De ce qu'elle fit par la suite si j'excepte les 2 Fellini 8 1/2 et sa version de Juliette des Esprits que, honte à moi, je n'ai point vu:

- DIABOLIK: ou James Bond vu par Bava, un petit trésor de film d'espionnage trés BD avec une toujours aussi élégante Caterina en Lady Clark divine.

- LE CHATEAU DU DIABLE: Un film que j'ai vu il y a fort longtemps et dont il ne me reste aucune trace.. malheureusement!!

-LES RELIGIEUSES DU ST ARCHANGE: Un des 1er nunsploitation transalpin où Caterina se tapit parmi les soeurs de ce couvent où est envoyée l'heroine prise entre l'autorité de sa mere superieure et le libertinage sexuel lesbien incarnée par sa compagne.. Sage mais beau..

-SALO: aucun commentaire.. mon amour pour salo est au déla des mots et c'est en pages que j'en parle, pas en 3 lignes! Caterina, la cruauté incarnée.

**LISTE DES TÂCHES**
(1) D'après le texte sur les films de Caterina, quel personnage incarne-t-elle dans Diabolik ?
(2) Comment traduire en anglais cette phrase du texte sur les films de Caterina : « mon amour pour salo est au déla des mots et c'est en pages que j'en parle, pas en 3 lignes! » ?
Les items n'interviennent en rien dans ce travail.

**ITEMS DE DONNÉES**

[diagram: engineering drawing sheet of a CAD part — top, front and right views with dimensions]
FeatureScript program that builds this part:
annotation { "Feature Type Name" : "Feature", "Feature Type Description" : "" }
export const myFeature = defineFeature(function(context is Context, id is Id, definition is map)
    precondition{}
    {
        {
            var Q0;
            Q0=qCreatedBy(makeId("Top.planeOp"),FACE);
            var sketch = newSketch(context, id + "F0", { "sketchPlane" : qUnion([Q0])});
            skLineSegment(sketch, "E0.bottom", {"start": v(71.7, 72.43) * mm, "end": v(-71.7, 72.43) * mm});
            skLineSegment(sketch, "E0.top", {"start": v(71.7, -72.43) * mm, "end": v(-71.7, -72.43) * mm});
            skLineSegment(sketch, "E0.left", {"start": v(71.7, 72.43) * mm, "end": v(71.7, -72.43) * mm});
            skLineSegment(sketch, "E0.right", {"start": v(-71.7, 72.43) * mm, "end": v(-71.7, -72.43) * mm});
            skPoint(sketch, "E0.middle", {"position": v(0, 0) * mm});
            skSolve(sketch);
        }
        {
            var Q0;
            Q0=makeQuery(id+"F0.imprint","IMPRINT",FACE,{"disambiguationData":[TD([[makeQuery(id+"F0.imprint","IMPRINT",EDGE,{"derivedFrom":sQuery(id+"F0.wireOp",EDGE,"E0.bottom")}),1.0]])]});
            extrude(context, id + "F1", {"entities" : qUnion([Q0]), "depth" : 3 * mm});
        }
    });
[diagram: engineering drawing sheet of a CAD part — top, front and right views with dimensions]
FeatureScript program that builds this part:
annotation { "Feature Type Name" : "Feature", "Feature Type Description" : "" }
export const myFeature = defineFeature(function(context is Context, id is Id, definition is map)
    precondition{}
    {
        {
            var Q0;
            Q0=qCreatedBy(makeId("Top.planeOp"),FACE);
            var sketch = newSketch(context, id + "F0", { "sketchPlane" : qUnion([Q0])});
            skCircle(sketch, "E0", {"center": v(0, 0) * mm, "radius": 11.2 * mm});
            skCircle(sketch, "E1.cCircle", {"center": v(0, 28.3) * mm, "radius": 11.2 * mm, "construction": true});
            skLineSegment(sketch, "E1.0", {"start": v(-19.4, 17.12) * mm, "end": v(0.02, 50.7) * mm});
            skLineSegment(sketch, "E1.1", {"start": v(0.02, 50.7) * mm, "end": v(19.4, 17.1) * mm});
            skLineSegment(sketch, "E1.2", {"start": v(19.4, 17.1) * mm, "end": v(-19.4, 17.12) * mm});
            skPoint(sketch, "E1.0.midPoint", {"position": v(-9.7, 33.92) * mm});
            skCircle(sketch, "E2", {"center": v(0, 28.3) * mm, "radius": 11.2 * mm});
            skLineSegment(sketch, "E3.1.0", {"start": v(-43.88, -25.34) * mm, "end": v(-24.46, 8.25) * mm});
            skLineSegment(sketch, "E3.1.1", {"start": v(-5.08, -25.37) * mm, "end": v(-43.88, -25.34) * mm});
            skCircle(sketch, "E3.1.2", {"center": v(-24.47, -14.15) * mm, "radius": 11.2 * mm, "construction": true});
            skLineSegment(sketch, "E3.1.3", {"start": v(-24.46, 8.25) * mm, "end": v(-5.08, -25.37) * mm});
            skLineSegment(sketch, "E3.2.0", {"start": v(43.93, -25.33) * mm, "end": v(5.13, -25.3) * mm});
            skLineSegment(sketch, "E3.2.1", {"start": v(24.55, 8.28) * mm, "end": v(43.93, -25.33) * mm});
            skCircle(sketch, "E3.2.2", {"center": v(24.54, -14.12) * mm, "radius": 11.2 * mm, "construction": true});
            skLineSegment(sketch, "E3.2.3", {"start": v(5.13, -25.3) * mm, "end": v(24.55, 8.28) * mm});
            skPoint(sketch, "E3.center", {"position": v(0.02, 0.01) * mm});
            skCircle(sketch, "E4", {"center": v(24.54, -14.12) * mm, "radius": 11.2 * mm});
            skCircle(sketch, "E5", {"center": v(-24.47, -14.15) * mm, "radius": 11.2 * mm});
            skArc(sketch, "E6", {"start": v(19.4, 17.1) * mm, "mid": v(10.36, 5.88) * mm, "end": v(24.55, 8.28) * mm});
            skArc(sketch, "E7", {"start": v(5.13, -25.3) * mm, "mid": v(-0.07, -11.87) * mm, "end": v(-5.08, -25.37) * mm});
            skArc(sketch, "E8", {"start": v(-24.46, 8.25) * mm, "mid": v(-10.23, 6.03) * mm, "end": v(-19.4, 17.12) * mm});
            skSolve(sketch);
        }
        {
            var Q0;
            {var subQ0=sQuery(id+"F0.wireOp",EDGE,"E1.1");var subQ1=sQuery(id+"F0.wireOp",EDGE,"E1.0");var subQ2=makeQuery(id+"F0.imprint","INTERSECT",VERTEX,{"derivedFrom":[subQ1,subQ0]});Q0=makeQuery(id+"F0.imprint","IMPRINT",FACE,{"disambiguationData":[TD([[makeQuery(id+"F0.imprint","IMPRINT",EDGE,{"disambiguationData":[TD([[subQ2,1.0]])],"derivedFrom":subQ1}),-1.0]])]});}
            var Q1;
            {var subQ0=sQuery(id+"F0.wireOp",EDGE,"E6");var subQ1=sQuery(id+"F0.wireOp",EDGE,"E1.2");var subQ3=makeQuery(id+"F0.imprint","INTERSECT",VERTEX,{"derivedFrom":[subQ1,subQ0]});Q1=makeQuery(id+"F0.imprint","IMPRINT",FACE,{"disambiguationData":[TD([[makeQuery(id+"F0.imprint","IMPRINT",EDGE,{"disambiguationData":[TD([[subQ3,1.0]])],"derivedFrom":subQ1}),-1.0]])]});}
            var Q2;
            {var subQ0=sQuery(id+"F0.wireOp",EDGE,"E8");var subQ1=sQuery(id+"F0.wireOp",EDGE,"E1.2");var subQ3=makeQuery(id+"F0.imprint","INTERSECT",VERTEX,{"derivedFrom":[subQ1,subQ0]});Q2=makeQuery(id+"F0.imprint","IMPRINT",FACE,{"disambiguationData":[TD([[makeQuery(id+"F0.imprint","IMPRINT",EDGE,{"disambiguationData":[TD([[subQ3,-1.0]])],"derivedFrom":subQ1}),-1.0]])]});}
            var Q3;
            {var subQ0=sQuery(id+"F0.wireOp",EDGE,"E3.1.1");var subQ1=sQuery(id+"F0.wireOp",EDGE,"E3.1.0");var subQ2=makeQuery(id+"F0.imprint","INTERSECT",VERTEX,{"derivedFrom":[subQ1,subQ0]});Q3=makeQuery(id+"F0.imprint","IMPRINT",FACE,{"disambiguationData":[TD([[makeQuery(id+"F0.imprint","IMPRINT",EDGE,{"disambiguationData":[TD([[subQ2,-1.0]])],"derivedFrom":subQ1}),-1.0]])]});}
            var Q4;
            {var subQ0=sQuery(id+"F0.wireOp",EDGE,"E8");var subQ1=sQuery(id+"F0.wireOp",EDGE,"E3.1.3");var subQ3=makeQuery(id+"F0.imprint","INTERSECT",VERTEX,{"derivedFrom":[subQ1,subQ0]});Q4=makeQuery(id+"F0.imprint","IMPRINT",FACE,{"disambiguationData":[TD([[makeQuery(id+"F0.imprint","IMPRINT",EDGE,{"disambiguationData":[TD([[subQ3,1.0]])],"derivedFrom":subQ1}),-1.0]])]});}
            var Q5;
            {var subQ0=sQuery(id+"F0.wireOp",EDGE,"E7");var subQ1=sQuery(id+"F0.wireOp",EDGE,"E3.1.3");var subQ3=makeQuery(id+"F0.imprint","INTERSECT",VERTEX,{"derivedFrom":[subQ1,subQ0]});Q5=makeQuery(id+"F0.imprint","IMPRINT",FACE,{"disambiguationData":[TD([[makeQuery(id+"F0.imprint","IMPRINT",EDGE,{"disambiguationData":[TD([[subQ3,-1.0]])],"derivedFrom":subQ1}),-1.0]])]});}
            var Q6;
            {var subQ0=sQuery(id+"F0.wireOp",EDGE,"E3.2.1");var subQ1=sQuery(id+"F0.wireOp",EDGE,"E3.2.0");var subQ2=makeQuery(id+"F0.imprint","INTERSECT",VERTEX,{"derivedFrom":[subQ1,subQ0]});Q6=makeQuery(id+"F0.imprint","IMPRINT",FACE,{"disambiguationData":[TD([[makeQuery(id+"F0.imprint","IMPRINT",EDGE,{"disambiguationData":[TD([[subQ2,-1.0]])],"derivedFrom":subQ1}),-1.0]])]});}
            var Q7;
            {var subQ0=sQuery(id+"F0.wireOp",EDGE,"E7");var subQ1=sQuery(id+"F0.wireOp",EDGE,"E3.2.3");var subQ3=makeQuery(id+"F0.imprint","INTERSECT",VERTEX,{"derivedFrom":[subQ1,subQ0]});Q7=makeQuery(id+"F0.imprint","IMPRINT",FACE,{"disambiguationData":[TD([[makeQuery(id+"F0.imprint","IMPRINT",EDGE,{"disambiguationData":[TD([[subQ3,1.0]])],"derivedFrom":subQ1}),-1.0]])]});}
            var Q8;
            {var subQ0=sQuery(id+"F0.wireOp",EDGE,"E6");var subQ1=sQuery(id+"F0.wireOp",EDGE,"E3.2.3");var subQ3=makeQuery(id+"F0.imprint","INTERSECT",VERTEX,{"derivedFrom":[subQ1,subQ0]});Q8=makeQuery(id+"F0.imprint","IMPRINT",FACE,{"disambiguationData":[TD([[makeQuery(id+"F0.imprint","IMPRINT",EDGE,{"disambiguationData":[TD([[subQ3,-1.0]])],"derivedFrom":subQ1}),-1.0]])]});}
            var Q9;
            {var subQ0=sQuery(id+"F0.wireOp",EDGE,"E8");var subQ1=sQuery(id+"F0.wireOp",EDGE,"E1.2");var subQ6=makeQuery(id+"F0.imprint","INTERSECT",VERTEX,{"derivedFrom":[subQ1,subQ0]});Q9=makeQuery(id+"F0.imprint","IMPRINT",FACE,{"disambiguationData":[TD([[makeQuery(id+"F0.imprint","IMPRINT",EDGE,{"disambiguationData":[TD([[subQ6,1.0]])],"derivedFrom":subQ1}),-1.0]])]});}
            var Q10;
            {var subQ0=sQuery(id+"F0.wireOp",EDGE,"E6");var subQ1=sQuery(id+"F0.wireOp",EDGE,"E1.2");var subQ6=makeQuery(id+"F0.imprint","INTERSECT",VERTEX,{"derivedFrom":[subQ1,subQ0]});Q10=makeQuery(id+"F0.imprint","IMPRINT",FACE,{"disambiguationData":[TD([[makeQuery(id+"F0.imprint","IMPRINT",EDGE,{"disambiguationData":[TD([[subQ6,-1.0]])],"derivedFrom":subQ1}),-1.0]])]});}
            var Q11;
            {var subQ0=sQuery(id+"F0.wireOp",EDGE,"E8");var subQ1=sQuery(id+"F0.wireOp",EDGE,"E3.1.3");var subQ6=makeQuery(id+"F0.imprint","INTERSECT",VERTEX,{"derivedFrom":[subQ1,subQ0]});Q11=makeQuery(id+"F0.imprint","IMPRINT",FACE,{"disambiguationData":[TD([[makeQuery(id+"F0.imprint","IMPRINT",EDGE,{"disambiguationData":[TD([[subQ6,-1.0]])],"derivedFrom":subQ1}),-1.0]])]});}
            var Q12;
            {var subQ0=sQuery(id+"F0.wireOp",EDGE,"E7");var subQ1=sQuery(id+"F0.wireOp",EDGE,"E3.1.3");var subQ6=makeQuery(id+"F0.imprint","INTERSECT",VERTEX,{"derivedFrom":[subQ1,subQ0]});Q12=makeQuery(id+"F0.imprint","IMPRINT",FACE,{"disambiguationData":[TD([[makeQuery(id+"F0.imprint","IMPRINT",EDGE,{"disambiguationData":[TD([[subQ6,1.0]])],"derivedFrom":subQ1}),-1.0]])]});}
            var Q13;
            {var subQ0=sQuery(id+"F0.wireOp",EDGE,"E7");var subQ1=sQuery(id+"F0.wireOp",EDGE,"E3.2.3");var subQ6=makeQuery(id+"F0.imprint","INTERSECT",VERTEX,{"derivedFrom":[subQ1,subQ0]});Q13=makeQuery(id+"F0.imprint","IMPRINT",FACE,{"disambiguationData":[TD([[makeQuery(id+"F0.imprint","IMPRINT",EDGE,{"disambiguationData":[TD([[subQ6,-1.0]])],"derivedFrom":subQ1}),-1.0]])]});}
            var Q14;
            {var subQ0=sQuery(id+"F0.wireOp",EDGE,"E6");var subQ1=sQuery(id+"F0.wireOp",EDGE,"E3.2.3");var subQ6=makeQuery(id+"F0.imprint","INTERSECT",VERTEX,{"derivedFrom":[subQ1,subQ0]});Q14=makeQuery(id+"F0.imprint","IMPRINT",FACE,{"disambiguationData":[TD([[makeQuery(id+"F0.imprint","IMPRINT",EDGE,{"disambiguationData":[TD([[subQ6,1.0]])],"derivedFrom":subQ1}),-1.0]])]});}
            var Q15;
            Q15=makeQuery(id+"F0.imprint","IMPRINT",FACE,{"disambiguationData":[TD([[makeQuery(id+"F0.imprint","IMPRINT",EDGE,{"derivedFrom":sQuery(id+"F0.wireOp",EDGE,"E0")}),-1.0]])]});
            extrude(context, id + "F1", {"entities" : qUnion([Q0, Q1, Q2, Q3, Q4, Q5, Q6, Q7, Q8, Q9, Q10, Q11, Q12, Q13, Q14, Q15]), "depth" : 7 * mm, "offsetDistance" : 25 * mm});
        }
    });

**SOLUTIONS PROPOSÉES**
(1) Elle y incarne Lady Clark.

(2) My love for Salo is beyond words, and I talk about it in pages, not in 3 lines!